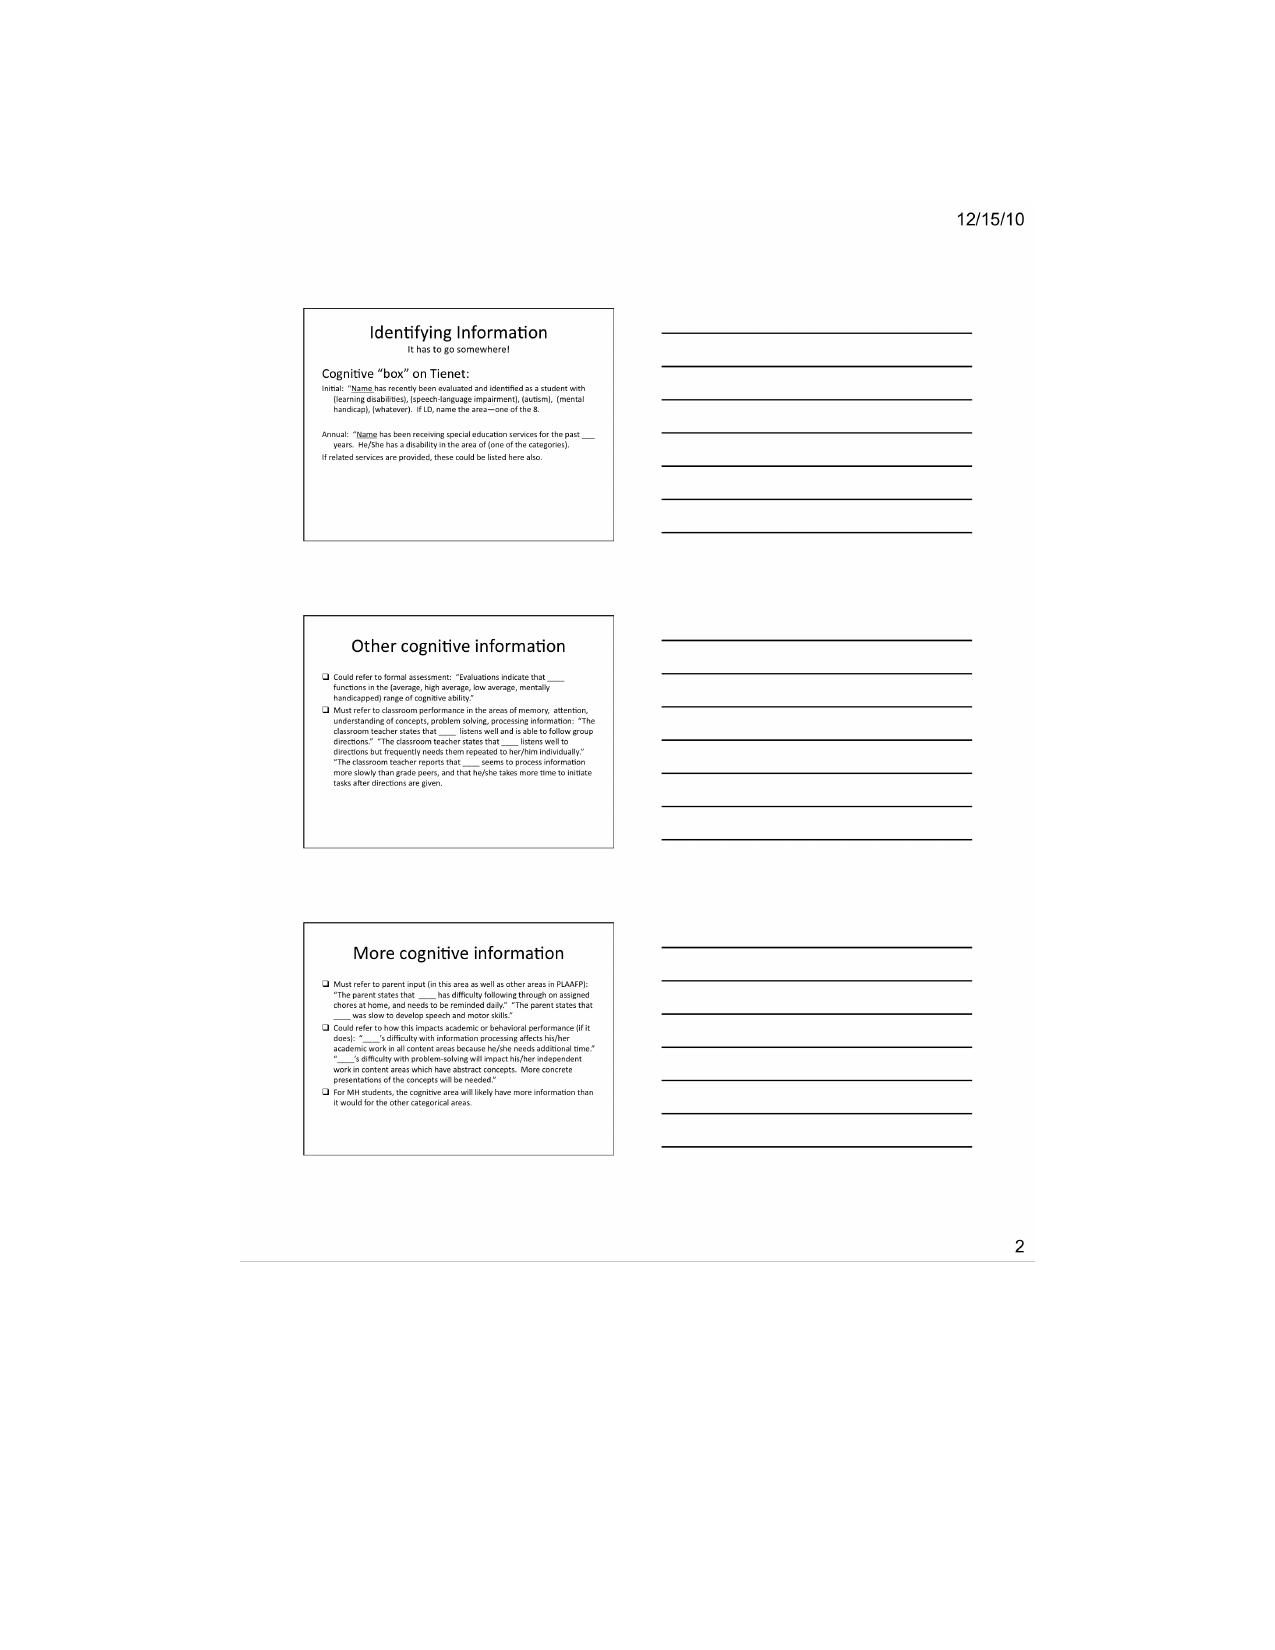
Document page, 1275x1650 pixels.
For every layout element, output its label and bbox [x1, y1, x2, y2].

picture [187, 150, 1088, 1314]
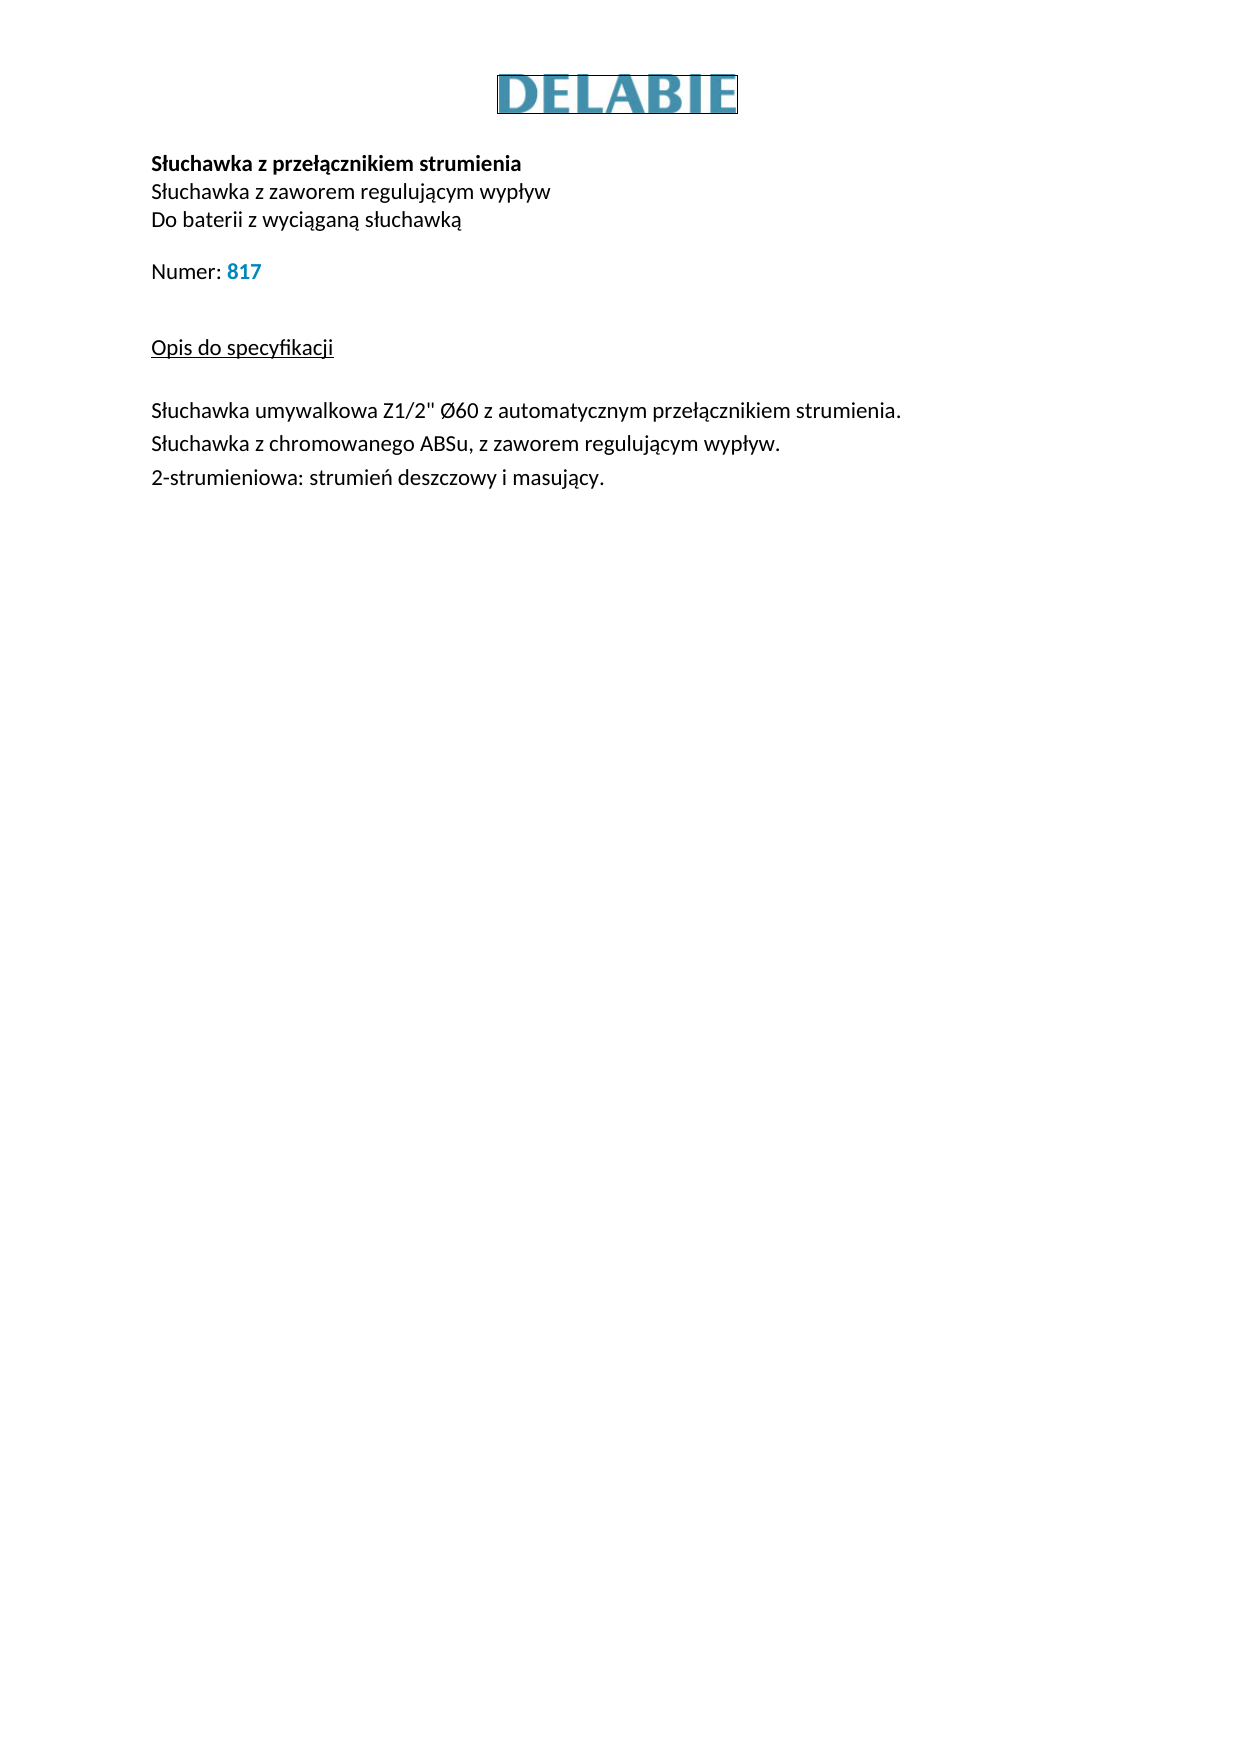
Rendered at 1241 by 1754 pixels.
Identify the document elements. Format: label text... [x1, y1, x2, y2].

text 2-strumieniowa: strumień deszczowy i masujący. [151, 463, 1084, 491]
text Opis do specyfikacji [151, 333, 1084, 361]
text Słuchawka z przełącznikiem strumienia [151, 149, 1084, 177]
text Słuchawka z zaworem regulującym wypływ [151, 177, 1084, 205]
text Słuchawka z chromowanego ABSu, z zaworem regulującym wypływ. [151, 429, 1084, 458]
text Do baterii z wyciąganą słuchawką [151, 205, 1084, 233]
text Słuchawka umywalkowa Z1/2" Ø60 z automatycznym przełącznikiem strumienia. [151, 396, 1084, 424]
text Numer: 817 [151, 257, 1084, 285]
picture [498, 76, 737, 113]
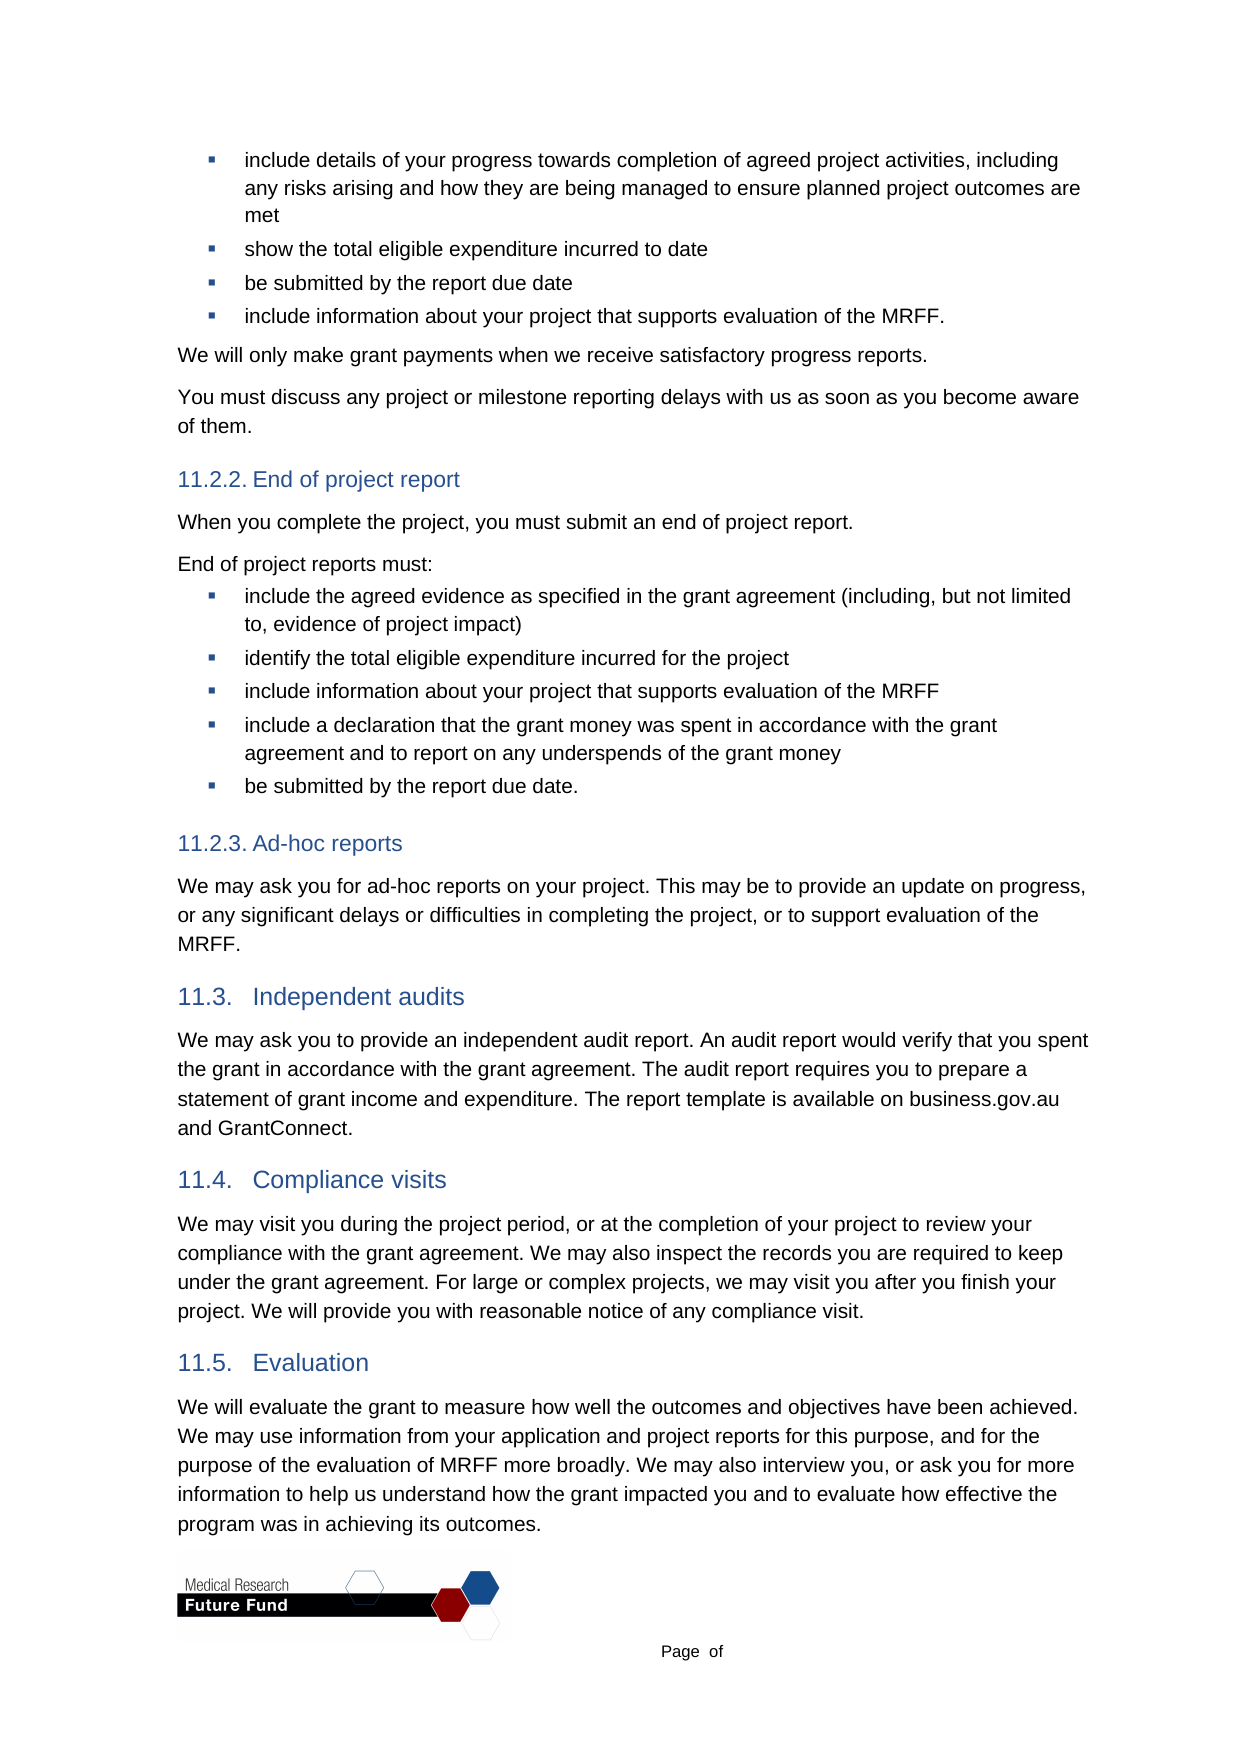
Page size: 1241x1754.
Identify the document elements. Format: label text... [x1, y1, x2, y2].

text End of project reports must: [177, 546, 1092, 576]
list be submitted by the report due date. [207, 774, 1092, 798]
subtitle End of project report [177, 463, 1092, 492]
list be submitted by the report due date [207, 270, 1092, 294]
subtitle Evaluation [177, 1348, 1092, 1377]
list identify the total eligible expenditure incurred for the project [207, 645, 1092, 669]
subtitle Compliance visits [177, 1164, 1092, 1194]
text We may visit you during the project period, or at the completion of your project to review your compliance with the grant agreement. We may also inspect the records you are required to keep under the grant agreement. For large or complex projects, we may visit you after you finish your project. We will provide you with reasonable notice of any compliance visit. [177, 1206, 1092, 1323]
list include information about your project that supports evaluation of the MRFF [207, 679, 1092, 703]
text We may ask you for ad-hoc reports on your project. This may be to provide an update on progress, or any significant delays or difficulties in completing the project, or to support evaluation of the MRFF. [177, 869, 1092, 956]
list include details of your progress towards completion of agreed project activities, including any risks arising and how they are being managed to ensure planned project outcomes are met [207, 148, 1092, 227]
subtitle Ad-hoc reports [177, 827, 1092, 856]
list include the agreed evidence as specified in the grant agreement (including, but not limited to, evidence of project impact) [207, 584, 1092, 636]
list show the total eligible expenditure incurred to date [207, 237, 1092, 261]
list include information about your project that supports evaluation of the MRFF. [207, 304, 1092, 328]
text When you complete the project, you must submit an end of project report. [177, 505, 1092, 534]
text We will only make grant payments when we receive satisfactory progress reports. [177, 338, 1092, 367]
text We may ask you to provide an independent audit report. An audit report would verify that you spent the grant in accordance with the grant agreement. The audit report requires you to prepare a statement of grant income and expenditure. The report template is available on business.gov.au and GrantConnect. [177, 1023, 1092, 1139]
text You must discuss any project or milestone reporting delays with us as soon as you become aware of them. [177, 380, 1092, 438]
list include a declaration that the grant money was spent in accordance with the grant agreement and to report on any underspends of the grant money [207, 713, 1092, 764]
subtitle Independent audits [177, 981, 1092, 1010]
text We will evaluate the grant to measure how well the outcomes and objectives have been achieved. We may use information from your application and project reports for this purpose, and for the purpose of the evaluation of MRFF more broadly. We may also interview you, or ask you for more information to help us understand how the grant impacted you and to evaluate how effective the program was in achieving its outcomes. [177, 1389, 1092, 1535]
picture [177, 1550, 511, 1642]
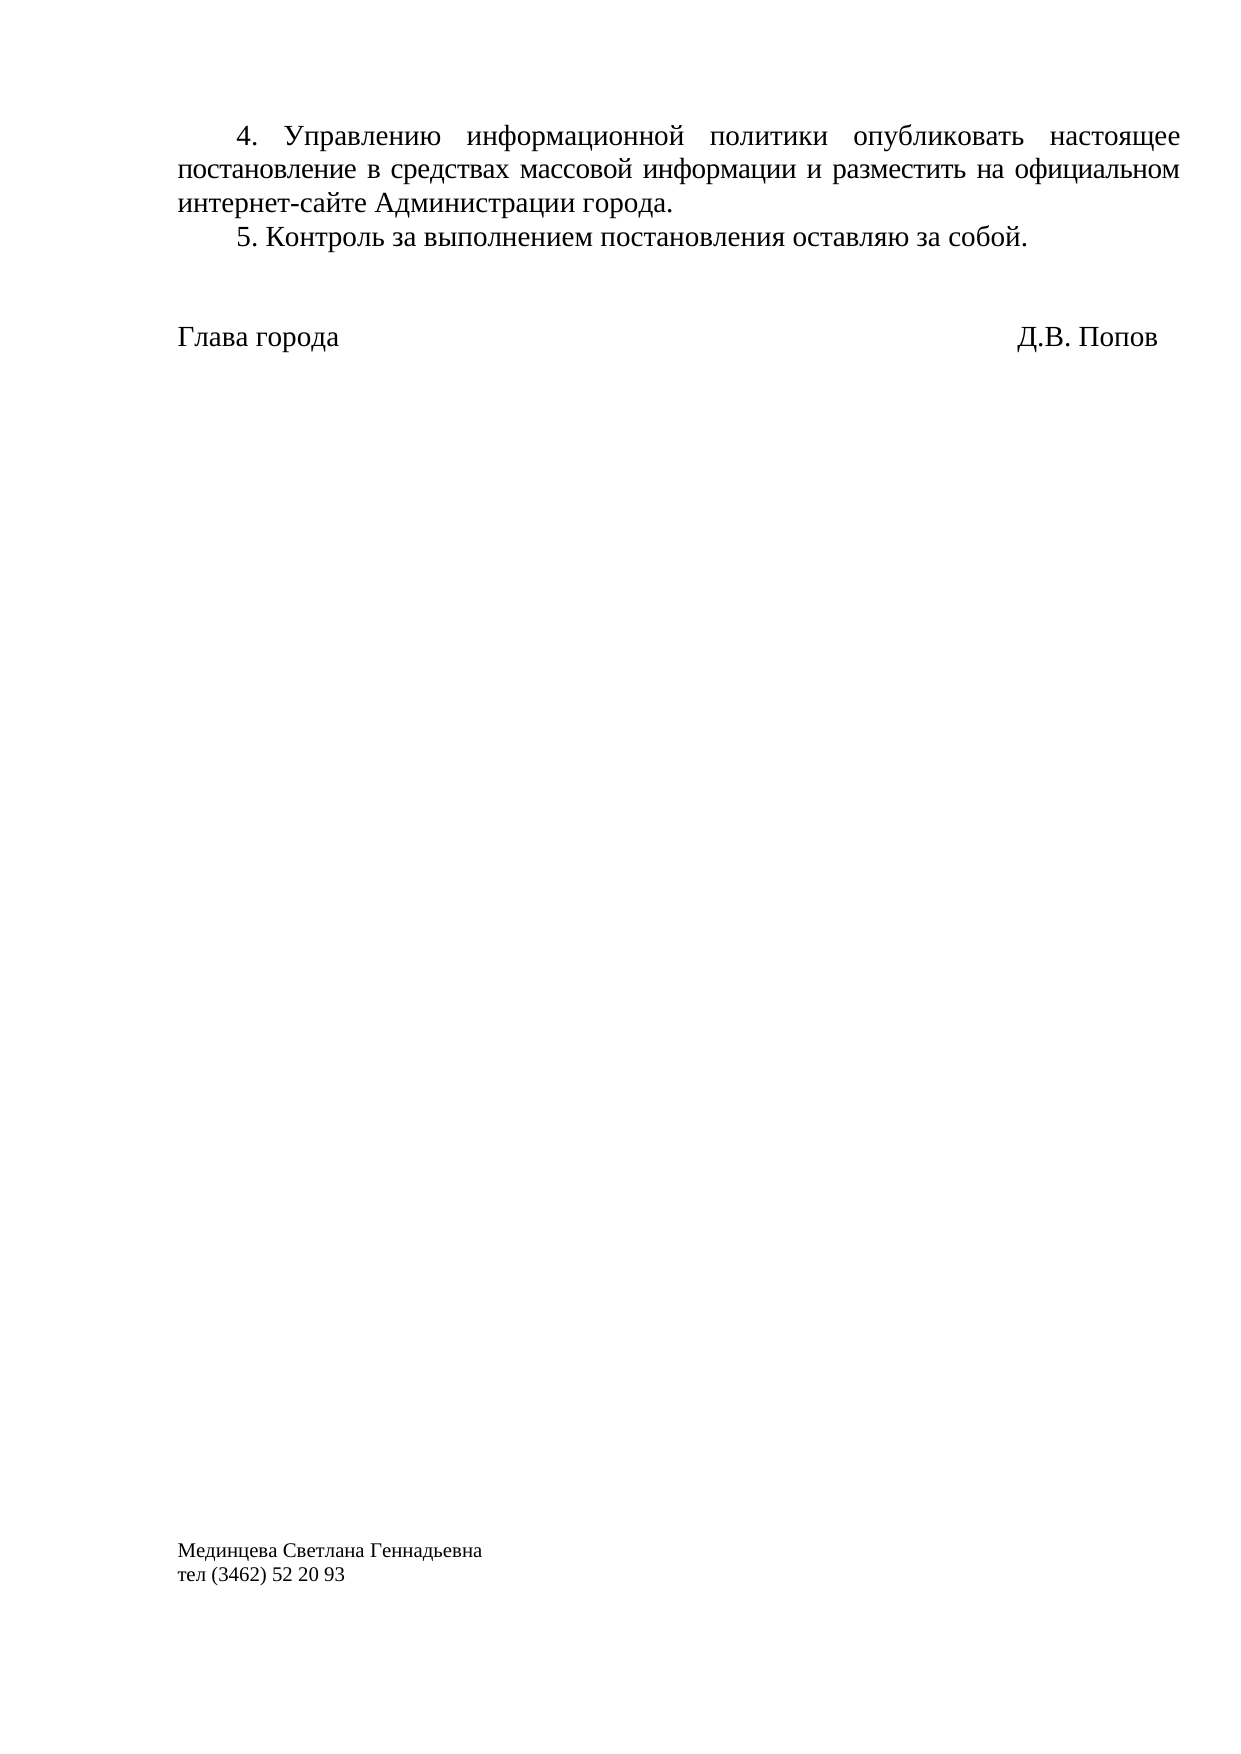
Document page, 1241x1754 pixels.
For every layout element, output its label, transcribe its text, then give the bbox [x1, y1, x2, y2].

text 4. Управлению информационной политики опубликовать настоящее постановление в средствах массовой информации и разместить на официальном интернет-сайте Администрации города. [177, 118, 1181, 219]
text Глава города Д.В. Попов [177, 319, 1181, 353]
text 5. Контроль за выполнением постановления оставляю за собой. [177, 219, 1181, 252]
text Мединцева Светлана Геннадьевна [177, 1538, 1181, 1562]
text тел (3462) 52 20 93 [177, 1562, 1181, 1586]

• • •

What you need to do -
A single number is the expected answer: how many lines of the entries contain "pixels".

Written response -
3